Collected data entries
+ + + +
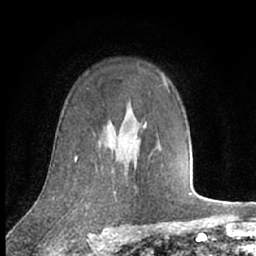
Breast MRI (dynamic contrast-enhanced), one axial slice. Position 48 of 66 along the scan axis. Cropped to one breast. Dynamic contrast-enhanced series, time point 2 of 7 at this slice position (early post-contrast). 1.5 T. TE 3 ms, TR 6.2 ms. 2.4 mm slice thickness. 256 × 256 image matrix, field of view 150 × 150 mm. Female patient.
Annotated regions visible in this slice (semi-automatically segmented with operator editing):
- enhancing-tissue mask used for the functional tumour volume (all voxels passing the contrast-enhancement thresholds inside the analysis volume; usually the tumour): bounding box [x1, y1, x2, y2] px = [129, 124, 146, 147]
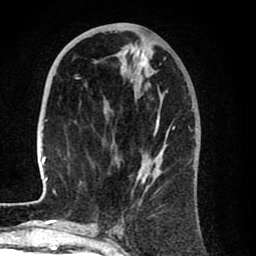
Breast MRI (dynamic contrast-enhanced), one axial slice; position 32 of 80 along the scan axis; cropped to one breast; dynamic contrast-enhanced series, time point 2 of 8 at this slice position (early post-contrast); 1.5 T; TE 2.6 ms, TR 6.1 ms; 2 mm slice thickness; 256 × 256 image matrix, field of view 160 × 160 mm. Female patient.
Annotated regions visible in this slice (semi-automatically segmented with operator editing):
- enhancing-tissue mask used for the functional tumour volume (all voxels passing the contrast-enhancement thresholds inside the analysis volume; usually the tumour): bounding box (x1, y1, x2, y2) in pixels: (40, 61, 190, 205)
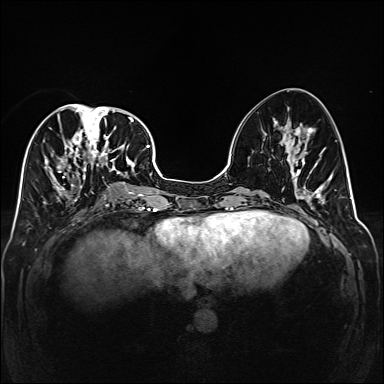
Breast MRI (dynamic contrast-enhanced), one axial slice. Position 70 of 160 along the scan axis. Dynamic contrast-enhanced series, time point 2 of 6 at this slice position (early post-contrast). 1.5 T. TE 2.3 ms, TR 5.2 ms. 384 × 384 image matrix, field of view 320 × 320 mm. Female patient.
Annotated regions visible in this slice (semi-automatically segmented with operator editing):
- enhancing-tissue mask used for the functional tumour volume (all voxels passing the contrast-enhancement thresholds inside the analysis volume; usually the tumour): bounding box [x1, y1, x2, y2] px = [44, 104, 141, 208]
+ + + +
WHAT IS EXPECTED - Please find the lines in the data that contain the word "time" and copy them.

RESULT BELOW -
Breast MRI (dynamic contrast-enhanced), one axial slice. Position 48 of 66 along the scan axis. Cropped to one breast. Dynamic contrast-enhanced series, time point 2 of 7 at this slice position (early post-contrast). 1.5 T. TE 3 ms, TR 6.2 ms. 2.4 mm slice thickness. 256 × 256 image matrix, field of view 150 × 150 mm. Female patient.
Breast MRI (dynamic contrast-enhanced), one axial slice; position 32 of 80 along the scan axis; cropped to one breast; dynamic contrast-enhanced series, time point 2 of 8 at this slice position (early post-contrast); 1.5 T; TE 2.6 ms, TR 6.1 ms; 2 mm slice thickness; 256 × 256 image matrix, field of view 160 × 160 mm. Female patient.
Breast MRI (dynamic contrast-enhanced), one axial slice. Position 70 of 160 along the scan axis. Dynamic contrast-enhanced series, time point 2 of 6 at this slice position (early post-contrast). 1.5 T. TE 2.3 ms, TR 5.2 ms. 384 × 384 image matrix, field of view 320 × 320 mm. Female patient.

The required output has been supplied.